I am writing a book and I am stuck.  I want to write about the good, the experiences that keep me going.  Yet every time I sit down to write about these, my mind goes blank.

It is so easy to write about the hard stuff, the painful moments.

I know there have been good moments, achievements big and small, moments that make it all worthwhile and still, it’s like I am frozen.  Unable to even remember them, let alone describe them.  I pick up my pen and nothing.  It is like someone presses pause on my remote control and I haven’t seen this film before so I don’t know what comes next.

So I have been looking for inspiration, a way to unlock those good memories.  I told myself “don’t force it, allow yourself to wander along memory lane and it will come”.  Time has been passing.

Then yesterday my daughter asked me “zullen we een wandeling maken?”  Shall we go for a walk?

It was 6:45pm and she goes to bed at 7:30pm.  It’s a school night and I should have said no but I didn’t.

We put on our coats, grabbed a torch and went outside.

It was drizzly and we talked about the weather.  She thought gloves and a balaclava would be handy considering how cold it was.

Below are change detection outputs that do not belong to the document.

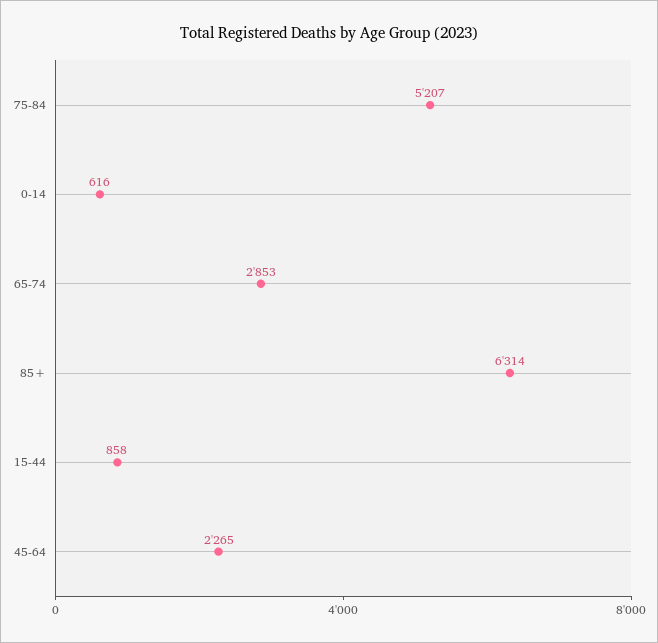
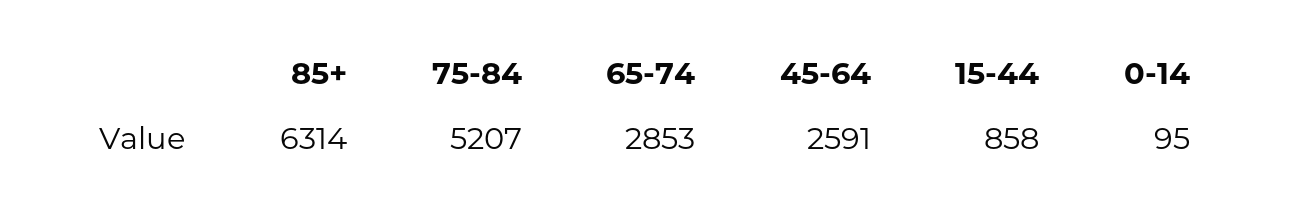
  {
    "75-84": 5207,
-   "0-14": 616,
+   "0-14": 95,
    "65-74": 2853,
    "85+": 6314,
    "15-44": 858,
-   "45-64": 2265
+   "45-64": 2591
  }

She was happy that she had a hood on her coat to pull up and keep her warm and was concerned that I didn’t.

She held my hand to make me feel safe in the dark.

holding-hands-mother-and-child2

I’m still struggling to find words to describe this good feeling but it was good.  Maybe it was the absence of worry.  Maybe it was the simplicity.  Maybe it was the “being”.  We didn’t “do” much, just went around the block.  It wasn’t an adventure and it wouldn’t be on any child’s christmas list but we did it together.  We were.

We walked, we talked, we held hands.  We came home with the satisfaction of a job well done, with a feeling that all was right with the world.  And it was.

I’m not going to try and write about it anymore.  I just want to enjoy it.  Maybe if I let myself just feel for long enough, the words will come.